When I was 8 years old, I received my first computer – a Commodore 64 purchased at a yard sale. Not long after, a friend of mine supplied me with a box of pirated software on 5 1/4 inch diskettes. Included in the batch was, to my delight, a port of the early Nintendo game Bubble Bobble. Not owning any sort of console machine and having been enamored with the quarter-eating arcade edition of this very game at the local bowling alley, my younger brother and I teamed up on many afternoons to try to race through the one hundred mini levels to the end.
Except we never got to the end, but not for lack of skill. The disk was corrupt. Somewhere around level 70, glitchy levels began to show up. Sometimes the glitch was just a funny artifact on the screen, but before long, it would be misplaced blocks in the level itself. When the faulty positions made it impossible to clear the screen of an enemy, then you were done for. You were permanently stuck in the level until you ran out of time.

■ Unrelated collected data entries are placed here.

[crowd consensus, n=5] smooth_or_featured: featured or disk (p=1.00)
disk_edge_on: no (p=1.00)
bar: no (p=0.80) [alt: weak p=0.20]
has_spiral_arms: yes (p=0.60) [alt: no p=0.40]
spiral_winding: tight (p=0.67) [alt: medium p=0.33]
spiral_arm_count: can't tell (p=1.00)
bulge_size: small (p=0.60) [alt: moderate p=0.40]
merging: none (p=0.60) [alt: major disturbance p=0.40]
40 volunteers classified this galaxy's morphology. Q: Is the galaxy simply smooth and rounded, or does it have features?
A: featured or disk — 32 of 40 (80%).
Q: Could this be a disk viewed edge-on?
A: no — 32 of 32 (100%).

We kept a log and figured out which levels were especially glitchy and found that by carefully timing a series of warp “umbrella” power ups (ignoring some, and getting others at the right moment), we were able to skip ahead to somewhere in the upper eighties. But sooner or later the inevitable would happen. An enemy would escape the boundary of the game and find himself hovering in the score dashboard where weapons could not reach him.
It seems funny to admit, but the truth is, to this day, I have yet to ever make it to the end of Bubble Bobble. I never owned a copy that was fully intact. But that maybe turned out to be a good thing.

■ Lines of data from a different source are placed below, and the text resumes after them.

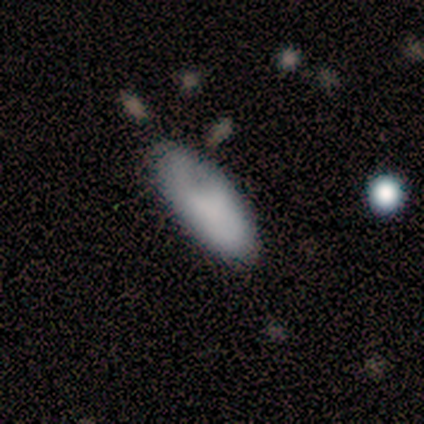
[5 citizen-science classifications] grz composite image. It shows a smooth galaxy with no disk features (60%) that is in between round and cigar-shaped (100%). Merging: none (100%).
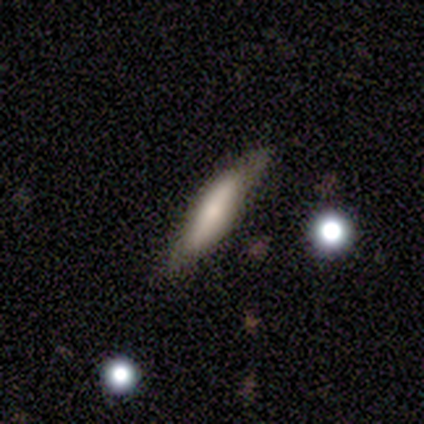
Smooth or featured? 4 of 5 (80%) said smooth. How rounded? 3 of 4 (75%) said cigar-shaped. Merging? 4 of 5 (80%) said none.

On reflection, this experience played a significant early part in the wiring of the brain of a little boy. The mistakes on the screen weren’t random. They were not akin to someone sabotaging a chess game by bumping the table as they passed by. The chaos followed careful rules. Positions were off by one, or the color was off by one, or an entire array was shifted in one direction. The underlying data structure of maps was revealed on the screen to anyone paying attention. The draconian piece of code that continuously checked for the condition of all “enemies equals zero” to trigger an advancement was now no longer just an entertaining goal, but a cold, hard rule. Winning became not the crossing of a sparkly finish line, but the satisfying of an IF statement. When one realized how incredibly EASY it was to get stuck in a level when a single block was out of place, it became much more apparent how much care had been put into the design of what was there to begin with. The many hours of work behind the scenes was laid bare – not by a teacher, not by the source code, but by an error. In particular, an error that didn’t prevent execution. The fragile medium of the floppy disk and the early days when memory checksums and buffer overflows were allowed to slide – these enabled the impossible – a serendipitous pulling back of the curtain.

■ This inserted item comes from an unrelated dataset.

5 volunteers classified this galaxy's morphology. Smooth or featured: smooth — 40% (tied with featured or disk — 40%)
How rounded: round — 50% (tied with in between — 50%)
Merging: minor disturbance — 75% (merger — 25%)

We are told that when we fall down, we need to get back up on our feet and keep going. Dusting yourself off is part of a healthy childhood. Helicopter parents try to keep everything so padded that this isn’t allowed to happen, or when it does, kids are rescued too quickly. We’ve learned to treat our machines the same way. (Or perhaps we treat our kids like machines?) Every exception is caught, every error handled, and anything unusual brings the whole train to a halt. We believe software to be rock solid today, but what it mostly is is all or nothing. Back in ancient times when corruption was not accounted for, things could go rogue and gallop off on the road less traveled, making all the difference – especially for those watching.